Since the presidency of George Washington, only one thing could be said to be totally consistent - that no President had the job for more than two full terms. Washington had been asked to run for a third term in 1796, but he made it quite clear that he had no intention of doing so; that an orderly transition of power was needed to set the Constitution in stone. And so it was for almost 150 years.

Franklin Delano Roosevelt was first elected President in 1932, and re-elected in 1936. When it came time for the Democrats to nominate a candidate for the Presidency in 1940, two things had happened. First, the Republicans had made great gains in Congress in the 1938 elections. And Hitler happened. Europe was in the throes of a great war, with trouble in the Pacific, too. A change away from Roosevelt, who had lead the nation through the Great Depression, did not seem wise. He was nominated for an unprecedented third term, and won. It was not a landslide victory, however, and it is debatable that FDR would have had a third term had it not been for the war. When 1944 rolled around, changing leaders in the middle of World War II, which the United States was now fully engaged in, also seemed unwise, and FDR ran for and was elected to, a fourth term.

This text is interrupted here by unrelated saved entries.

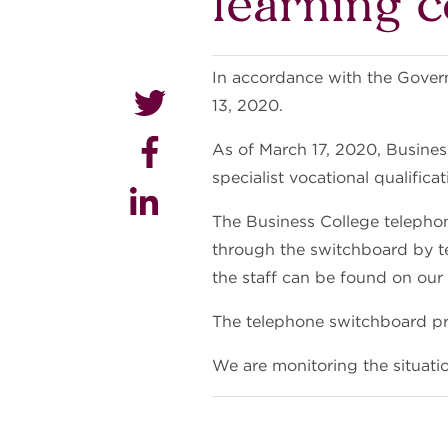
learning 
In accordance with the Govern
13, 2020.
As of March 17, 2020, Busines
specialist vocational qualifica
The Business College telepho
through the switchboard by te
the staff can be found on o
The telephone switchboard pro
We are monitoring the situati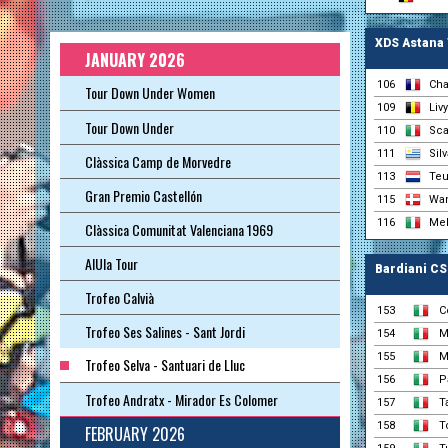
XDS Astana
JANUARY 2026
106
Cha
Tour Down Under Women
109
Liv
Tour Down Under
110
Sca
111
Sil
Clàssica Camp de Morvedre
113
Teu
Gran Premio Castellón
115
Wan
116
Mel
Clàssica Comunitat Valenciana 1969
AlUla Tour
Bardiani CS
Trofeo Calvià
153
C
Trofeo Ses Salines - Sant Jordi
154
M
155
M
Trofeo Selva - Santuari de Lluc
156
P
Trofeo Andratx - Mirador Es Colomer
157
T
158
T
FEBRUARY 2026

His life was nearly over, however, and his Vice President, Harry Truman, became President upon FDR's death less than 100 days after his inauguration. Though FDR's leadership was seen by many as a key reason that the U.S. came out of WWII victorious, the Congress was determined, once the war ended, to ensure that Washington's self-imposed two-term limit become the law of the land. Specifically excepting Truman from its provisions, the 22nd Amendment passed Congress on March 21, 1947. After Truman won a second term in 1948, it was ratified on February 27, 1951. Truman could have run for a third term, but bowed out early before campaigning began.